Exercise brief.
The entries below should be given again exactly, minus their pictures.

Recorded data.
-.-.-

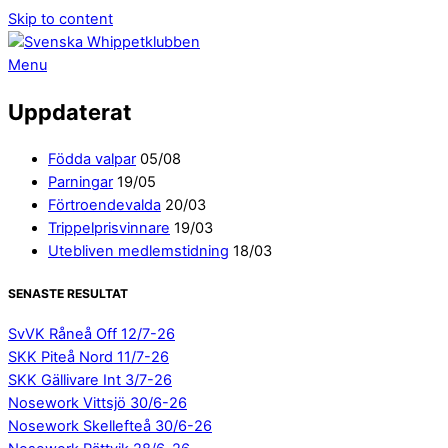
Skip to content
Menu
Uppdaterat
Födda valpar
05/08
Parningar
19/05
Förtroendevalda
20/03
Trippelprisvinnare
19/03
Utebliven medlemstidning
18/03
SENASTE RESULTAT
SvVK Råneå Off 12/7-26
SKK Piteå Nord 11/7-26
SKK Gällivare Int 3/7-26
Nosework Vittsjö 30/6-26
Nosework Skellefteå 30/6-26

-.-.-

Task response.
Skip to content
Menu
Uppdaterat
Födda valpar
05/08
Parningar
19/05
Förtroendevalda
20/03
Trippelprisvinnare
19/03
Utebliven medlemstidning
18/03
SENASTE RESULTAT
SvVK Råneå Off 12/7-26
SKK Piteå Nord 11/7-26
SKK Gällivare Int 3/7-26
Nosework Vittsjö 30/6-26
Nosework Skellefteå 30/6-26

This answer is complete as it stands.